India Should Realise That Trade And Opening Borders Can Address Kashmir Dispute
What happened in the Valley was hair-raising enough to shock the world and drag Pakistan back into its national position of challenging India.
by Khaled Ahmed
Pakistan was supposed to become like India if it wanted to survive. India’s former foreign affairs minister, Yashwant Sinha, used to point out that while India had fought a war with China in 1962 and still had territorial disputes with it, China was India’s largest trading partner. Today, Sinha is not a part of the BJP. And, instead of Pakistan following India, India is becoming like Pakistan.
Pakistan refuses to budge from its revisionist track. It keeps on fighting sub-nuclear wars with India and hurting its economy. It has disputes with India, but so has Bangladesh. But Bangladesh doesn’t challenge its bigger neighbour like Pakistan. Look at the figures: Pakistan’s foreign exchange reserves stood at $15 billion in October 2019, while Bangladesh’s reserves were $32.93 billion in 2018. Bangladesh’s economy is expected to grow at 7.2 per cent in 2019, and around 6.8 per cent in 2020. Pakistan is in the IMF’s oxygen tent for the coming years given its indebtedness.
Despite being in the US’s anti-China camp, bilateral trade between India and China is set to cross $100 billion in 2019. Pakistan didn’t listen to Sinha — today India too doesn’t — and its defence budget is 3.6 per cent of its GDP. But according to the World Bank figures for 1988 to 2003, Pakistan’s military expenditure represented 25-29 per cent of the Central government expenditure, and 6-7 per cent of its gross national income. On the other hand, India’s defence budget is 1.6 per cent of GDP, while Bangladesh’s is 1.4 per cent.
The “rejected economist” Atif Mian said in The New York Times, “Pakistan’s economy, like the aeroplane, has crashed 13 times in the last 60 years, each time requiring an IMF bailout. It wasn’t always so. During the 1980s, in per capita terms, Pakistan was richer than India, China and Bangladesh by 15, 38 and 46 per cent. Today Pakistan is the poorest.”
In 1948, Pakistan’s trade with India formed 56 per cent of its exports and 32 per cent of imports. In 2018, the bilateral trade between Pakistan and India was merely 2.76 per cent and 0.35 per cent of their global trade. In 2018, Pakistan even banned border trade with India after the latter abrogated Article 370 of its Constitution.
When Imran Khan became prime minister of Pakistan he called on his Indian counterpart Narendra Modi to “normalise” relations because Pakistan wanted to trade rather than fight. But, Modi was busy getting rid of Article 370 even as Khan got together with his army chief General Bajwa to open the Kartarpur Sahib shrine for Indian visitors.
What happened in the Valley was hair-raising enough to shock the world and drag Pakistan back into its national position of challenging India. Soon, both Khan and Modi faced their own separate challenges on the economy, one going into the IMF tent, the other getting hit from low growth and weakening political strength in states.
Khan has failed to get the world to support his plaint about the abrogation of Article 370; not even the so-called Islamic world is willing to stand with him on the Kashmir dispute. Yet, Pakistan feels less challenged today on the eastern front than on its western boundary.
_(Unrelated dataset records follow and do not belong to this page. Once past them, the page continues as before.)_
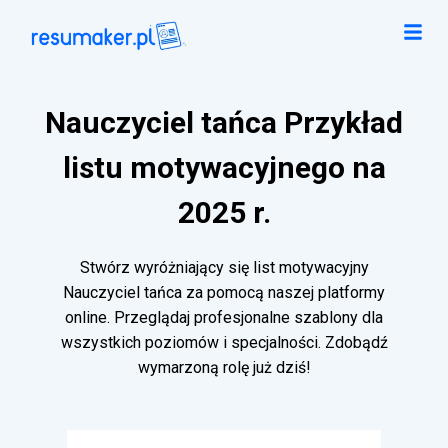
Nauczyciel tańca Przykład
listu motywacyjnego na
2025 r.
Stwórz wyróżniający się list motywacyjny
Nauczyciel tańca za pomocą naszej platformy
online. Przeglądaj profesjonalne szablony dla
wszystkich poziomów i specjalności. Zdobądź
wymarzoną rolę już dziś!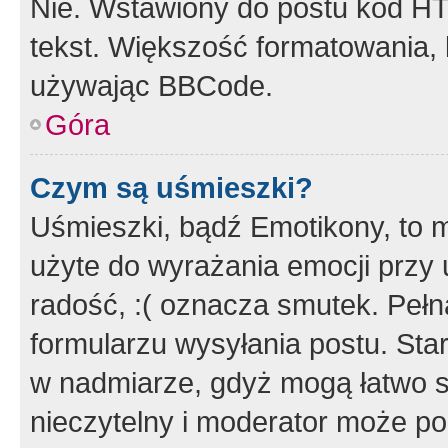
Nie. Wstawiony do postu kod HT
tekst. Większość formatowania
używając BBCode.
Góra
Czym są uśmieszki?
Uśmieszki, bądź Emotikony, to m
użyte do wyrażania emocji przy 
radość, :( oznacza smutek. Pełna
formularzu wysyłania postu. Sta
w nadmiarze, gdyż mogą łatwo s
nieczytelny i moderator może p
Once considered Pakistan’s “strategic depth”, Afghanistan has emerged as the most unpredictable counter in Pakistan’s foreign policy game-plan. India is there in Kabul and is close to Iran as well.
Once the Americans leave, the Kabul government will fall, handing it over to the Taliban and their al Qaeda and ISIS soldiers. They will milk both India and Pakistan, but will endanger Pakistan more with their ideology which blends dangerously with Pakistan’s “weak” territories abutting the Durand Line. Pakistan, which is planning to hold the next summit of the defunct regional trading bloc SAARC in Islamabad in 2020, must convince India that through trade and opening of borders, the dispute of Kashmir can be laid to rest.
The writer is consulting editor, Newsweek Pakistan.